---- Task inputs

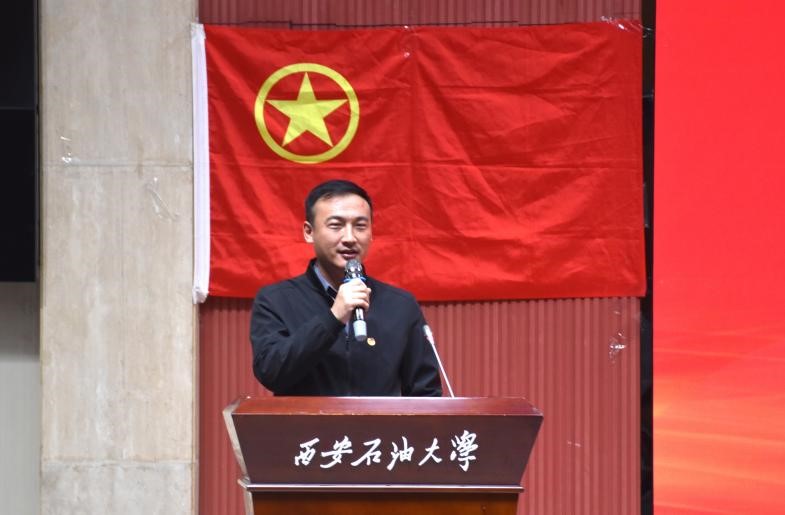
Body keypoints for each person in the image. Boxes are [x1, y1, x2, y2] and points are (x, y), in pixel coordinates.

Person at [250, 179, 443, 396]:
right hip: (305, 420)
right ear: (309, 232)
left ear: (371, 233)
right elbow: (271, 373)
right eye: (336, 226)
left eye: (360, 226)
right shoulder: (276, 300)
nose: (350, 238)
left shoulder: (401, 305)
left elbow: (426, 393)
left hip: (378, 421)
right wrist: (333, 317)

--------

◆ **Exercise aim**: Take the lines above from the one holding "right elbow: (271, 373)" to the last and output them exactly.

◆ **Expected answer**:
right elbow: (271, 373)
right eye: (336, 226)
left eye: (360, 226)
right shoulder: (276, 300)
nose: (350, 238)
left shoulder: (401, 305)
left elbow: (426, 393)
left hip: (378, 421)
right wrist: (333, 317)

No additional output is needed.